━━━━━ Extract to read

Results of the nitrate determination at the start of exposure (day 28)

a) water content of 14.2 g/100g Dw;

b) Inhibition is indicated in negative values and stimulation is in positive values;

c) test assay without lucerne meal.

Test concentration [mg/kg Dw]
nominal		 Replicate Test mixture for analyses Eluate Eluate Test assay b Change
nitrate- nitrogen calculated nitrate calculated nitrate
 [g] a [mg/L] [mg/L] [mg/kg Dw] [%]
Blank control 1 22.8 9.94 44.0 220 -
Blank control 2 22.8 10.00 44.3 222 -
Blank control 3 22.8 9.66 42.8 214 -
62.5 1 22.8 12.50 55.4 277 26.7
62.5 2 22.8 12.60 55.8 279 27.6
62.5 3 22.8 12.80 56.7 284 29.9
125 1 22.8 11.60 51.4 257 17.5
125 2 22.8 11.30 50.0 251 14.8
125 3 22.8 11.70 51.8 259 18.4
250 1 22.8 11.40 50.5 253 15.7
250 2 22.8 11.30 50.0 251 14.8
250 3 22.8 11.20 49.6 248 13.4
500 1 22.8 11.30 50.0 251 14.8
500 2 22.8 11.20 49.6 248 13.4
500 3 22.8 11.20 49.6 248 13.4
1000 1 22.8 10.60 46.9 235 7.5
1000 2 22.8 10.40 46.1 231 5.6
1000 3 22.8 10.80 47.8 239 9.3
c 1000 1 22.8 5.47 24.2 121 31.5d
c 1000 2 22.8 5.69 25.2 126 37.0d
c 1000 3 22.7 5.62 24.9 125 35.9d
Validity criteria fulfilled:
yes
Remarks:
The results in this study are consistent with all relevant validity criteria and the test is valid according to the guidelines of this study.

━━━━━━━━━━
━━━━━ Data for review

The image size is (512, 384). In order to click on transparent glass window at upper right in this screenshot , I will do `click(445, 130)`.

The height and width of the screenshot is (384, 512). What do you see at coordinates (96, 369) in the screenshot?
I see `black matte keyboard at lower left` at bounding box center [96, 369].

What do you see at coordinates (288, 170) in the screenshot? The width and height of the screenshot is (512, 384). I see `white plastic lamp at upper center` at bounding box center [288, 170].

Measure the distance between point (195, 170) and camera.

━━━━━━━━━━

In the nitrate determination results, how are inhibition and stimulation indicated? Rely only on the text to respond.

Inhibition is indicated in negative values, and stimulation is indicated in positive values.